Теоретически существовала возможность приблизить собрание, но этой привилегией обладала только Сага, то есть она. Подобное решение носило бы исключительный характер и было бы чревато рисками, потому что вне Дней Церемонии группа была слаба. Тем не менее, как подсказывала ей интуция, именно в этом случае такое решение будет правильным. Да, они соберутся не через три недели, а гораздо раньше – не пройдет и одной.

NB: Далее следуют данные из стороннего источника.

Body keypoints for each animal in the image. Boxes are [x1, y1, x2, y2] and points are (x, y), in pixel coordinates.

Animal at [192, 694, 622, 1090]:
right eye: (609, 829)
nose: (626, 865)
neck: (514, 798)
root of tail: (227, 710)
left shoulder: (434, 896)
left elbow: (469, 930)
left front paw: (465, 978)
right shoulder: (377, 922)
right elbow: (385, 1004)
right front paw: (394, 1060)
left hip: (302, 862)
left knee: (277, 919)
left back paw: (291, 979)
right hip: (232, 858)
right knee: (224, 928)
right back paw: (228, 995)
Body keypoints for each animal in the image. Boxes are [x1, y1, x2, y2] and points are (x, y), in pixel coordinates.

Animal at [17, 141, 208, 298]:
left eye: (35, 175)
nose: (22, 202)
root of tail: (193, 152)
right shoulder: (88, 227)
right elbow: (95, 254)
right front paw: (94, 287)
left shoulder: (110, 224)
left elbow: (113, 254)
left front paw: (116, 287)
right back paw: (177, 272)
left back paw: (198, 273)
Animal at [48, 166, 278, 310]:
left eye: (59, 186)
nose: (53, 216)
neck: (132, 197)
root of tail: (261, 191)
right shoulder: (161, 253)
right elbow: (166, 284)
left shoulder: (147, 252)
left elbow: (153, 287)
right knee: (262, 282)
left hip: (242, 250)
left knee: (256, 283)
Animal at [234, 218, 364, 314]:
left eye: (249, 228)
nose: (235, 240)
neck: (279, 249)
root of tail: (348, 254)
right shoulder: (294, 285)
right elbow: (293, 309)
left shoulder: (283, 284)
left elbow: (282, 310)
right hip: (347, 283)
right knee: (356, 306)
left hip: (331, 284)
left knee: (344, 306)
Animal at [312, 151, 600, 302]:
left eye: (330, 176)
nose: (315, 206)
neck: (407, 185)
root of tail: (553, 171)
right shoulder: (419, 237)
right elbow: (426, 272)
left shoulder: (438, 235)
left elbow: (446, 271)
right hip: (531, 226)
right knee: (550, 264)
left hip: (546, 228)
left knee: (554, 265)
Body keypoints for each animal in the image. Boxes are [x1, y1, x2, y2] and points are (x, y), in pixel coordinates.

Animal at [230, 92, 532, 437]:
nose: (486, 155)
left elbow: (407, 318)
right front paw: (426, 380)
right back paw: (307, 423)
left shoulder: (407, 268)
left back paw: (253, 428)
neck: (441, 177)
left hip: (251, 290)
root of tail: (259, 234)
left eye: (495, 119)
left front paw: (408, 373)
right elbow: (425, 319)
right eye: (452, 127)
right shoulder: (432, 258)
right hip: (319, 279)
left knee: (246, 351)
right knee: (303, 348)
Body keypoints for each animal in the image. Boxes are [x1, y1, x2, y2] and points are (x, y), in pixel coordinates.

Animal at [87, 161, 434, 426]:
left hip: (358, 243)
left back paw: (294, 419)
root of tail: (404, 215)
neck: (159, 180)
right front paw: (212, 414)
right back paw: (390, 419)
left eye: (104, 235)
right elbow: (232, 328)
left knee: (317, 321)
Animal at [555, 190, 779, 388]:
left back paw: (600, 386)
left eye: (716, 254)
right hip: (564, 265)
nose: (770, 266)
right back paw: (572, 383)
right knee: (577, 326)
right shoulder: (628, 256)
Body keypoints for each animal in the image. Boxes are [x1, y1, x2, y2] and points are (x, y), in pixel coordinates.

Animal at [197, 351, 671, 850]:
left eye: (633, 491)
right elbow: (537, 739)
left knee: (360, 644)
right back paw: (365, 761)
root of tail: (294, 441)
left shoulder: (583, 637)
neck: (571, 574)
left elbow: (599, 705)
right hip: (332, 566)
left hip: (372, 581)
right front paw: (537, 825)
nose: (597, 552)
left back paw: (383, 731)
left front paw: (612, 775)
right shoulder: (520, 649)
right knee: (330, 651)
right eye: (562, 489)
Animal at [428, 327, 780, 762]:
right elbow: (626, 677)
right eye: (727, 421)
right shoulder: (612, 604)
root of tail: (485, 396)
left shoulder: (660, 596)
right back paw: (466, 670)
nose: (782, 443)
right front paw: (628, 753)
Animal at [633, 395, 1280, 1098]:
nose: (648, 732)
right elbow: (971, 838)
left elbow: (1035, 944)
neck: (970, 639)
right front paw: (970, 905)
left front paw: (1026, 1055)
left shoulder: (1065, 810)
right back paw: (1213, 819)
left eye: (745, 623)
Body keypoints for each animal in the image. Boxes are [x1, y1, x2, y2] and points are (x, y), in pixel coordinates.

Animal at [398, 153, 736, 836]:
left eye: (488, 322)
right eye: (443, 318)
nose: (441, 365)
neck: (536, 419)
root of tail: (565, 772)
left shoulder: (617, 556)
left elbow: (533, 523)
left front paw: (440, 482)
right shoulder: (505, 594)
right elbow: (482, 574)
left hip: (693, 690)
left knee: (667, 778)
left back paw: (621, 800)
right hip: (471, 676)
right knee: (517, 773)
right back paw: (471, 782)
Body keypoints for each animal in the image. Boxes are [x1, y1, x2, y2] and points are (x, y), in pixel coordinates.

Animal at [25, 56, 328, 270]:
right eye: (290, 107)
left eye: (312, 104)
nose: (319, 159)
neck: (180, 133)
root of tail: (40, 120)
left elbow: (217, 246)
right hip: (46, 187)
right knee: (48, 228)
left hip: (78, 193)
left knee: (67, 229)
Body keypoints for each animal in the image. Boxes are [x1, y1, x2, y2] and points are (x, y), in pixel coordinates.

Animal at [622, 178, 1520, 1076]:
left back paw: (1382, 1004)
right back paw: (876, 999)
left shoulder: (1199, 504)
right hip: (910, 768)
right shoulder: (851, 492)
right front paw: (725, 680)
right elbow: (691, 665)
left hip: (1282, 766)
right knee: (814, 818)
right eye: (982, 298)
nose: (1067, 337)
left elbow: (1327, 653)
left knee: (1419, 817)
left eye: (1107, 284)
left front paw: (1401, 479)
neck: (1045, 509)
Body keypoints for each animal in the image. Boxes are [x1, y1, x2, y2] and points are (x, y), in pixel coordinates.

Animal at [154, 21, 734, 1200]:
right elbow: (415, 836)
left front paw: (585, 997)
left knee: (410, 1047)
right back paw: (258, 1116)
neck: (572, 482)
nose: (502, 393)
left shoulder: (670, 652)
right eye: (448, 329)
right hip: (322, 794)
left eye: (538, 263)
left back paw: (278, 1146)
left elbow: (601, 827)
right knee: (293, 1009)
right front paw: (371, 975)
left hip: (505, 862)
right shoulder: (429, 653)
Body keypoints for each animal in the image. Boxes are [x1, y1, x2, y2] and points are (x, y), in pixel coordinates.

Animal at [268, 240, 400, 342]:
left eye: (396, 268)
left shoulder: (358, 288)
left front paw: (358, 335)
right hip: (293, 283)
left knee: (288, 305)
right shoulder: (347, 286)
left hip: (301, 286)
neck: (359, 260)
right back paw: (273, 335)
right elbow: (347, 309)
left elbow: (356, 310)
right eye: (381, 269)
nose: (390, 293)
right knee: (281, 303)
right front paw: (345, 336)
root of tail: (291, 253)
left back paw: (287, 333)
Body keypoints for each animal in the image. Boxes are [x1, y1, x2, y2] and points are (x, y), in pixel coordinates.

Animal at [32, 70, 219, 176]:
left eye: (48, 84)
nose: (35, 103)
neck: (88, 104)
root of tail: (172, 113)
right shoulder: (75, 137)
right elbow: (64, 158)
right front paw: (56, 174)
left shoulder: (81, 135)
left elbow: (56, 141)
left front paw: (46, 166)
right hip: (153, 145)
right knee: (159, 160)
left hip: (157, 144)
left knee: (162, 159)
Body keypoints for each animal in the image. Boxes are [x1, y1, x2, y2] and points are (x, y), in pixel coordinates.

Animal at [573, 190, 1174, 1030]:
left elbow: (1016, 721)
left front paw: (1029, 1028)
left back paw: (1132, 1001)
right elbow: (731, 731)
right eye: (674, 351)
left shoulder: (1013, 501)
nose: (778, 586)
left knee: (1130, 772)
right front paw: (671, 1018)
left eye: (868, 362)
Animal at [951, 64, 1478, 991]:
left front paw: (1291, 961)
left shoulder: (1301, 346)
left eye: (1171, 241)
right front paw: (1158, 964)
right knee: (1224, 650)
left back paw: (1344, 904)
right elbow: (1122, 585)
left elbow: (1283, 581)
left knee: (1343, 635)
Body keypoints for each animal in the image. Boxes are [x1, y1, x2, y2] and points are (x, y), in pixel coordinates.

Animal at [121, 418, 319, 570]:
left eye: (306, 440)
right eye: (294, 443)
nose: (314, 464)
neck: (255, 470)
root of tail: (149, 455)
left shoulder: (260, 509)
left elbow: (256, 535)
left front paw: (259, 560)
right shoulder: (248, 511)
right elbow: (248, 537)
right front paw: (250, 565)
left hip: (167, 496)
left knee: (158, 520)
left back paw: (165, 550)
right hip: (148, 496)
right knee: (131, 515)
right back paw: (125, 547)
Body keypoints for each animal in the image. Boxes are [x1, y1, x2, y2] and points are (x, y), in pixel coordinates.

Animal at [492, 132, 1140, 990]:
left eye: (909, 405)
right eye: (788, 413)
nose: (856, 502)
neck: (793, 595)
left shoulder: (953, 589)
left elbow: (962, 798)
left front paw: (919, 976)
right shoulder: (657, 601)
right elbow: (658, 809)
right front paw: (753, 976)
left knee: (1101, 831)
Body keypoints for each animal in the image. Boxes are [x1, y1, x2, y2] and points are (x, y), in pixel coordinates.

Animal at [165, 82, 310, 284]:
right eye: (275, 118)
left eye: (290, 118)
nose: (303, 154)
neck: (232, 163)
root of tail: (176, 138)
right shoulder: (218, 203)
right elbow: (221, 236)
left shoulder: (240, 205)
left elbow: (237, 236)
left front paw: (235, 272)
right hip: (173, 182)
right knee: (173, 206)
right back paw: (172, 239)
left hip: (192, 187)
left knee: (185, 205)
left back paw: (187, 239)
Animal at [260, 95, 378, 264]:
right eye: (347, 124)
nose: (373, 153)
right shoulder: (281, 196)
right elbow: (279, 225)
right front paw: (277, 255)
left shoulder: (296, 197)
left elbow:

Лениво потягиваясь, Жаклин улеглась на диван и закрыла глаза.
Но то, что обитало внутри ее, не мигая, продолжало глядеть на дальнюю грозу.
XIII. Дама номер 13
Секунду он не мог сообразить, где находится. Понял, что заснул и даже видел сон. Ему снилась Беатрис. Они вдвоем на пляже, над головами стая облаков самых замысловатых форм. И вот она медленно идет от него к морю, а он – за ней, но, когда он входит в море, перед его глазами уже только посиневшее тело утопленницы, похожее на поднятую со дна водоросль, тихо покачиваемую прозрачными волнами.
Грусть, охватившая его после пробуждения, была гораздо более глубокой и черной, чем окружавшая темнота. Вдруг вспомнилось, где он находится и что ему предстоит. Он спал, сидя на крышке унитаза, и у него болела спина. Карманы куртки при каждом движении позванивали от множества принесенных с собой инструментов. Поглядел на часы: 23:42, встал, потянулся и стал прислушиваться, пытаясь уловить какой-нибудь странный звук. Но было тихо. Он осторожно открыл дверь.